THE TASK: Can you retype every item below word for word, omitting the pictures?

**** DATA RECORDS

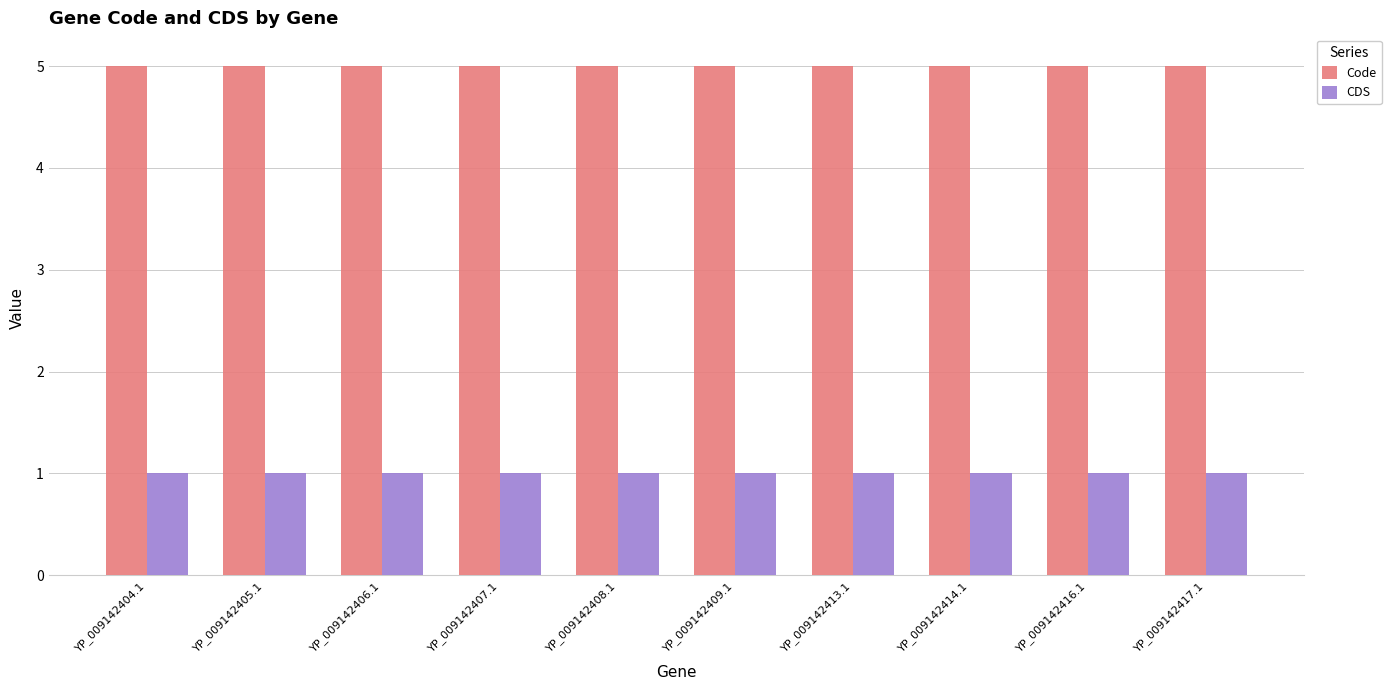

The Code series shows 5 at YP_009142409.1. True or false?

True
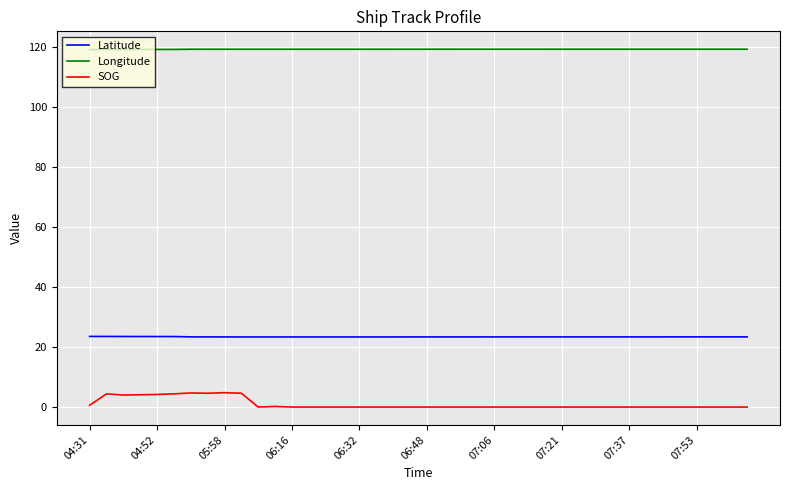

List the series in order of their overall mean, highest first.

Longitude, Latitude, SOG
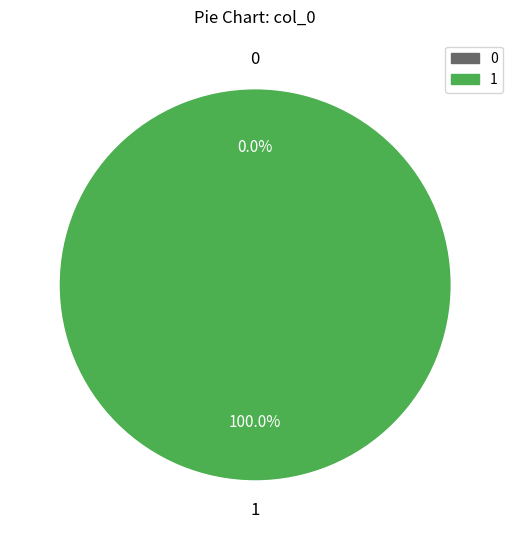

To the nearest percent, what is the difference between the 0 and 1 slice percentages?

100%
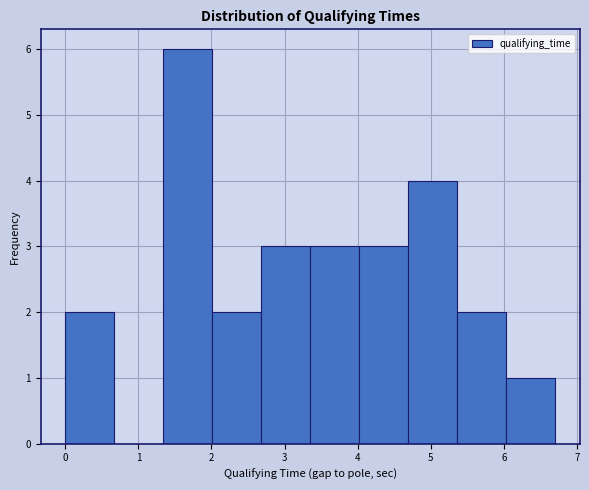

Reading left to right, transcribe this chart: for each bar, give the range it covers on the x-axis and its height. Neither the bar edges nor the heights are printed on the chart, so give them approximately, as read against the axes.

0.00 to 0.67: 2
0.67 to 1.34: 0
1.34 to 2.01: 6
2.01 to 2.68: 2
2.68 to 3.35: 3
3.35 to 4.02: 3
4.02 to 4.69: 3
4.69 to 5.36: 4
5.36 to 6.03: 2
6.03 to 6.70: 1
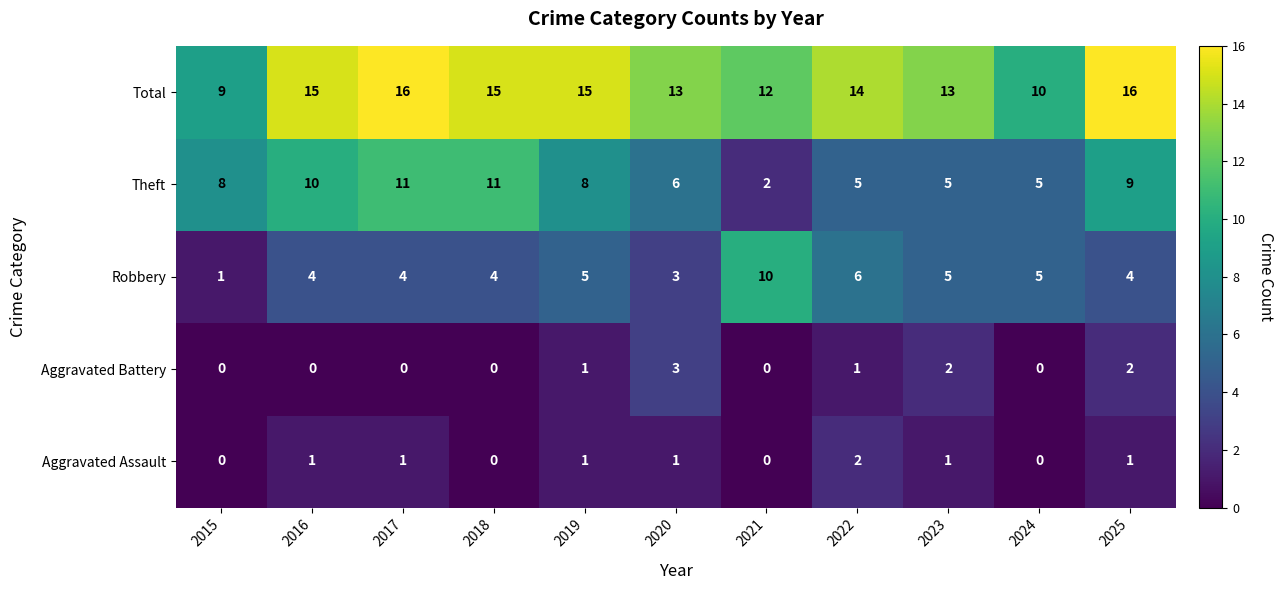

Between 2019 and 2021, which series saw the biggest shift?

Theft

********

FINISHED TASK:
The Code series shows 5 at YP_009142409.1. True or false?

True

List the series in order of their overall mean, highest first.

Longitude, Latitude, SOG

To the nearest percent, what is the difference between the 0 and 1 slice percentages?

100%

Reading left to right, transcribe this chart: for each bar, give the range it covers on the x-axis and its height. Neither the bar edges nor the heights are printed on the chart, so give them approximately, as read against the axes.

0.00 to 0.67: 2
0.67 to 1.34: 0
1.34 to 2.01: 6
2.01 to 2.68: 2
2.68 to 3.35: 3
3.35 to 4.02: 3
4.02 to 4.69: 3
4.69 to 5.36: 4
5.36 to 6.03: 2
6.03 to 6.70: 1

Between 2019 and 2021, which series saw the biggest shift?

Theft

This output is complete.